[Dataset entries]
==================================================

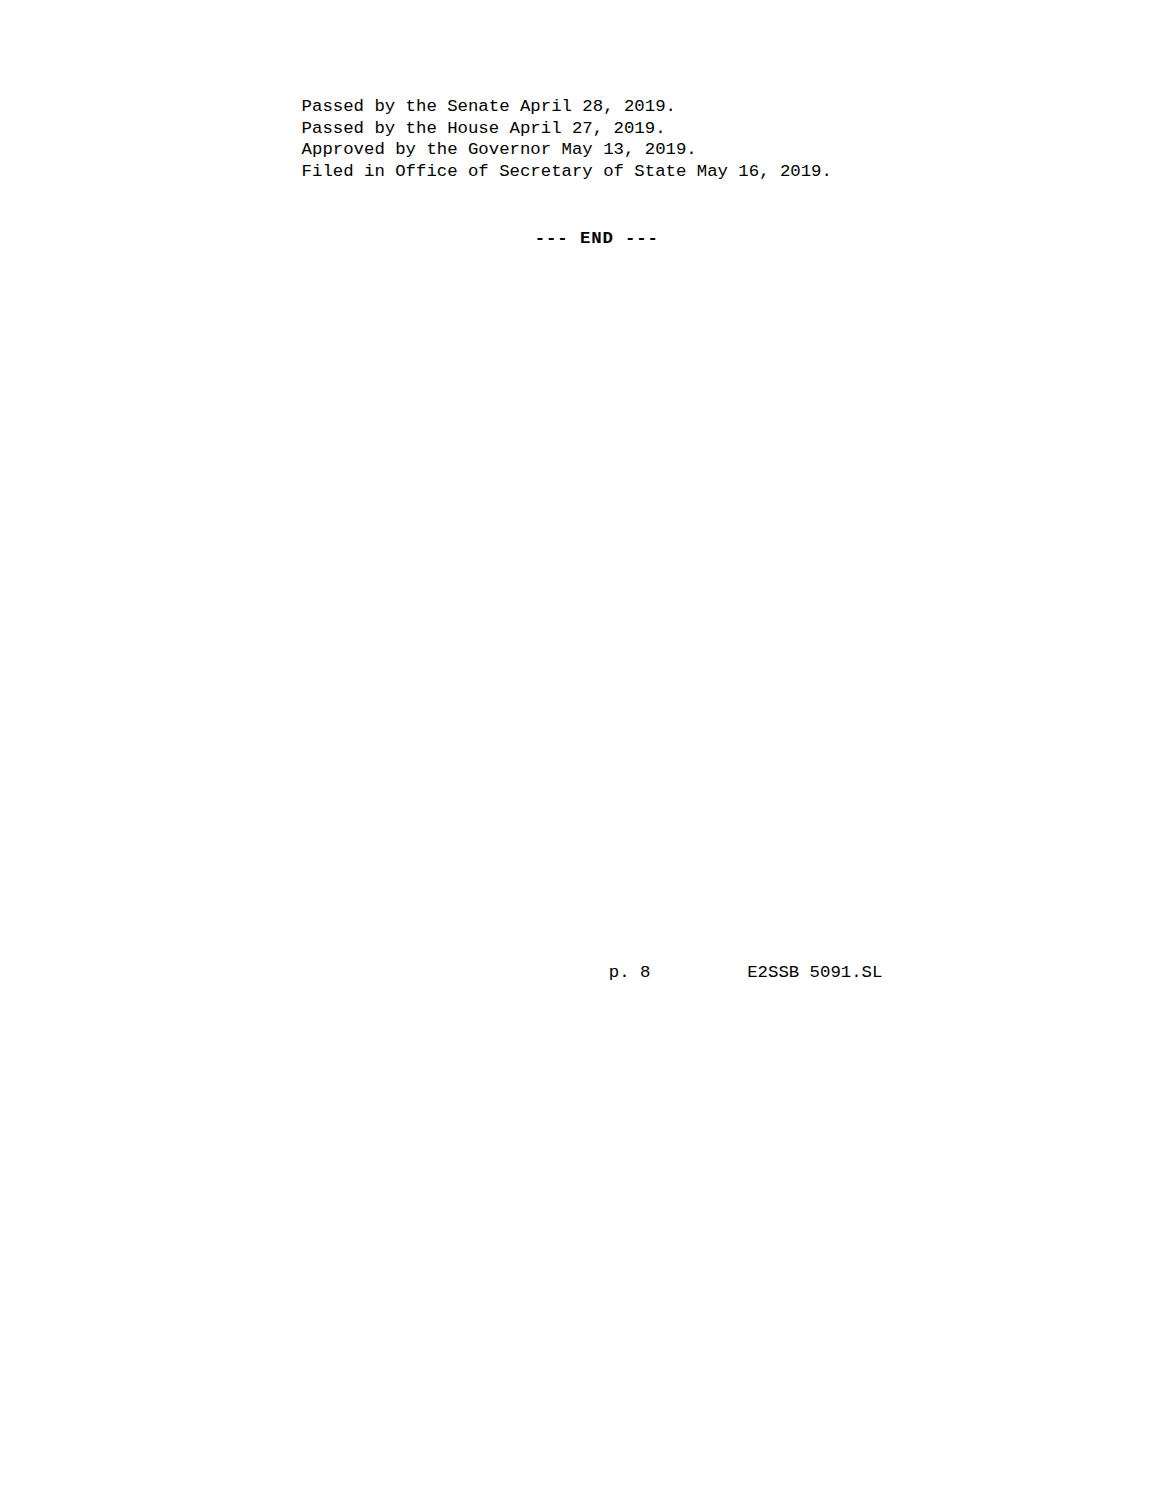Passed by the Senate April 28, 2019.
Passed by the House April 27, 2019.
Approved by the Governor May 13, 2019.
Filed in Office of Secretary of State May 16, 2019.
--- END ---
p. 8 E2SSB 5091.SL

==================================================

Repeat the data exactly. Pictures should not appear.

Passed by the Senate April 28, 2019.
Passed by the House April 27, 2019.
Approved by the Governor May 13, 2019.
Filed in Office of Secretary of State May 16, 2019.
--- END ---
p. 8 E2SSB 5091.SL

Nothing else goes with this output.